→ Set task:
Locate each line in the data below that contains the string "makeId", and copy those lines out.

(Extracted data entries)
* BEGIN *

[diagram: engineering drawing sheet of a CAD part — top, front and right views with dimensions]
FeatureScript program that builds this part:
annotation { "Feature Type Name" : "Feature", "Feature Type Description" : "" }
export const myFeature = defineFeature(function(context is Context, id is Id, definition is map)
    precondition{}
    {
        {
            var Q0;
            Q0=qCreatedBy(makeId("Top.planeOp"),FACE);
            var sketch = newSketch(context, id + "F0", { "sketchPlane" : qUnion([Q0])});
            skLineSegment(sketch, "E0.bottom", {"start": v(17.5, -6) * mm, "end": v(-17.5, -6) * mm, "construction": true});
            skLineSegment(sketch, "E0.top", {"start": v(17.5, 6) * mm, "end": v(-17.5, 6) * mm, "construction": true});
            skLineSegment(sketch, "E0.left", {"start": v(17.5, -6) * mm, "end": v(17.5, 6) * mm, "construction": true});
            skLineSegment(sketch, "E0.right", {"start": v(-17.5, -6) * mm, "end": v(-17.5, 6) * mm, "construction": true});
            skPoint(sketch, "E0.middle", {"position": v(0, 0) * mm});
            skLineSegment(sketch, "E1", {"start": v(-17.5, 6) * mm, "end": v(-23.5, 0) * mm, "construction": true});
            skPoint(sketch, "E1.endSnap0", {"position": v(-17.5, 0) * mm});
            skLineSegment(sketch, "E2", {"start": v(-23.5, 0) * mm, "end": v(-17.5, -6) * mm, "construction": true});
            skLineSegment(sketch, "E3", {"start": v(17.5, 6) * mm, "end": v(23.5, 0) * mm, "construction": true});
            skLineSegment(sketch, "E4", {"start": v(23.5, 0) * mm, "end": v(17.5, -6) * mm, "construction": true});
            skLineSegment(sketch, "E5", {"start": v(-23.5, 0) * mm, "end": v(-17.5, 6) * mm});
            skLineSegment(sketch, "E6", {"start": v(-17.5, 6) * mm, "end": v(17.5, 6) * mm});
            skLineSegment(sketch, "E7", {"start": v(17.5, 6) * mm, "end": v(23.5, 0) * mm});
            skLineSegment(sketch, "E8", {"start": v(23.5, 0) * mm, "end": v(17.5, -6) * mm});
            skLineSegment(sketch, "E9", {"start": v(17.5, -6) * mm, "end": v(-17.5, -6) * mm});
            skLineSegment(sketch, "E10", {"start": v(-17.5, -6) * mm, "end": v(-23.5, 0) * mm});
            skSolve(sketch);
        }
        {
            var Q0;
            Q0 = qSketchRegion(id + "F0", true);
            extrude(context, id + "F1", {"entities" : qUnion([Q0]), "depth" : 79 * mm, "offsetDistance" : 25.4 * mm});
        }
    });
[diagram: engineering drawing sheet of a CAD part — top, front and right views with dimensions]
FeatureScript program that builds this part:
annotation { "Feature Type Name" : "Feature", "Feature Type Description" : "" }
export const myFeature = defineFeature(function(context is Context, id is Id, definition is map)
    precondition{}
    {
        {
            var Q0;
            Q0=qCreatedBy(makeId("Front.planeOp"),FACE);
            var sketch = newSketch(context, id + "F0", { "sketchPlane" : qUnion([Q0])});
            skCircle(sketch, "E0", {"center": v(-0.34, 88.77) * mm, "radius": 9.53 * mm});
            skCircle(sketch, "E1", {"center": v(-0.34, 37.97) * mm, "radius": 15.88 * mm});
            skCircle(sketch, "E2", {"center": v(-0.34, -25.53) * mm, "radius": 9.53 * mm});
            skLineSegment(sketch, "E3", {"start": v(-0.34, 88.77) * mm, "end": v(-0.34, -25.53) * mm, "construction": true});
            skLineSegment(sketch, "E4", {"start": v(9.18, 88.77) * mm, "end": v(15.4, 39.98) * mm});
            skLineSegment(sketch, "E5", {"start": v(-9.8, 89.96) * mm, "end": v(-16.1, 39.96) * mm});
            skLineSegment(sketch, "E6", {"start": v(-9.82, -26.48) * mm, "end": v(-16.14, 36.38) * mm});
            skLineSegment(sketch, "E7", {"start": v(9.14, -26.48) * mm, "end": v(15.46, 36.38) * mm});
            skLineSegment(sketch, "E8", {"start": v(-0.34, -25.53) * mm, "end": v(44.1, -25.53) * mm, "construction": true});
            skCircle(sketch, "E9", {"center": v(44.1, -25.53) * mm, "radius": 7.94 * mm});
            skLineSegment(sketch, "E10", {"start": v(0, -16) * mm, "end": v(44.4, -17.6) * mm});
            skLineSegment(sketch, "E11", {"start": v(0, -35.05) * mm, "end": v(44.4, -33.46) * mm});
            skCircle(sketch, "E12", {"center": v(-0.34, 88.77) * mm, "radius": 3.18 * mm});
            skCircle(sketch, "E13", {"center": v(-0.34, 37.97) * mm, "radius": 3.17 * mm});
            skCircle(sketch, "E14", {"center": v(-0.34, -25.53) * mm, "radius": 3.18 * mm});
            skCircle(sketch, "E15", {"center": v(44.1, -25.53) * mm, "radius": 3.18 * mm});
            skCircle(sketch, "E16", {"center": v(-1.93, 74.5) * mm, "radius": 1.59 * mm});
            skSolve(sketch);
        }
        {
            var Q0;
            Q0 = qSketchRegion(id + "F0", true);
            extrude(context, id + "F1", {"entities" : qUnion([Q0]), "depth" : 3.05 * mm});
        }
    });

* END *

→ Answer for the task:
            Q0=qCreatedBy(makeId("Top.planeOp"),FACE);
            Q0=qCreatedBy(makeId("Front.planeOp"),FACE);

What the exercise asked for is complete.